Breadknife wrote:I know I've mentioned somewhere recently on a forum (this one, in this thread?) the possibility of a "Galactic Goldilocks Zone". Another thing that's not my idea, but looks like you have the same sort of one. Too close to glactic centre and allthat Cygnus X-1 thing and the radiation in amongst the mass of close-knit stars isn't good for (our kind of) life, and there's probably no stability of planets if you've got a dozen stars between an otherwise likely sun and its equivalent of our neighbouring Alpha Centauri, whizzing about like nobody's business and gravitationall ypurturbing all the debris.Grave_n_idle wrote:...it got me to thinking - we tend to think of our 'habitable zone' pretty much entirely in terms of distance from the sun, but our habitable zone may be much more specific than that. In fact, it pretty certainly is. [...]
Too far out and nebulae may just not have enough purturbation to recoallesce into the next generation of stars (or at least with not the right mix of matter).
Similar patterns perhaps within the core of spiral arms and definitely in the gaps between them, and obviously zones that aren't "stellar nurserys" are going to have to do with whatever stars and planets they got the last time their area was a stellar nursery (and deal with the slow death of the stars that are dying), at least until the next good nova stirs things up again.

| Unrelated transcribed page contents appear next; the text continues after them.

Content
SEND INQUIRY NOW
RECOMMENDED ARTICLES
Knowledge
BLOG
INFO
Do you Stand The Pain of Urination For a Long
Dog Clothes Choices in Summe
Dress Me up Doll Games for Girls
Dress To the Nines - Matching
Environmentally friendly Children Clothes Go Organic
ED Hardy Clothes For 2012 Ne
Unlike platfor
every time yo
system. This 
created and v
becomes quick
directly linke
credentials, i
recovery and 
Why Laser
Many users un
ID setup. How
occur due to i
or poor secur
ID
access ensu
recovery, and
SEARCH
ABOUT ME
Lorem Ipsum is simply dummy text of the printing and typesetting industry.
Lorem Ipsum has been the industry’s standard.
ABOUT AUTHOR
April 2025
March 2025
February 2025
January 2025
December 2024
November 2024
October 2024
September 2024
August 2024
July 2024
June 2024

And of course we're a spiral galaxy. Other types (already different ages from our own, with different suns also representing different points throughout the standard stellar evolution graph, and some apparently with hyperactive cores that might make the entire span of that galaxy uninhabitable to radiation-sensitive life1) will have their own problemaic/advantageous areas. Especially if the potential life would have been arising just about the time that the neighbouring galaxy in the cluster starts its deathly-slow 'collision' with your own, bringing in a hail of 'fast'-moving stars through one's neighbourhood. (Mostly them all missing, I presume, given how big space is, even compared to stars, but I bet it's spectacular when you get a direct collision, and even more so with a glancing hit, from the right angle...)
(But by the time we're talking about looking for life in other galaxies, I tend to go "Of course its there," (above-mentioned 'dead zones', possibly excepting), "but we'll probably never know of it, even if Humanity lasts faaaar beyond the lifetime of our own sun." The same may be true of life from the other side of the Milky Way, but at least if we compartmentalise our own galaxy into more and less likely areas to find life (as we know it!) we can get a good idea of how long we might have to wait (or, ourselves, travel, barring breakthrough shortcuts that would be a game-changed on every level) to meet the 'neighbours'.)
1 Or inhabitable to life that demands it? That couldn't have arisen in our neck of the woods because the conditions were too quiescent?
Sounds like we're on the same sort of wavelength, yes.
One thing I wanted to point out - I'd imagine that 'radiation-sensitive' is probably going to be a fairly common ingredient in the make-up of life, to some extent or another - because adaptability requires variation, and variation is favoured by mutation.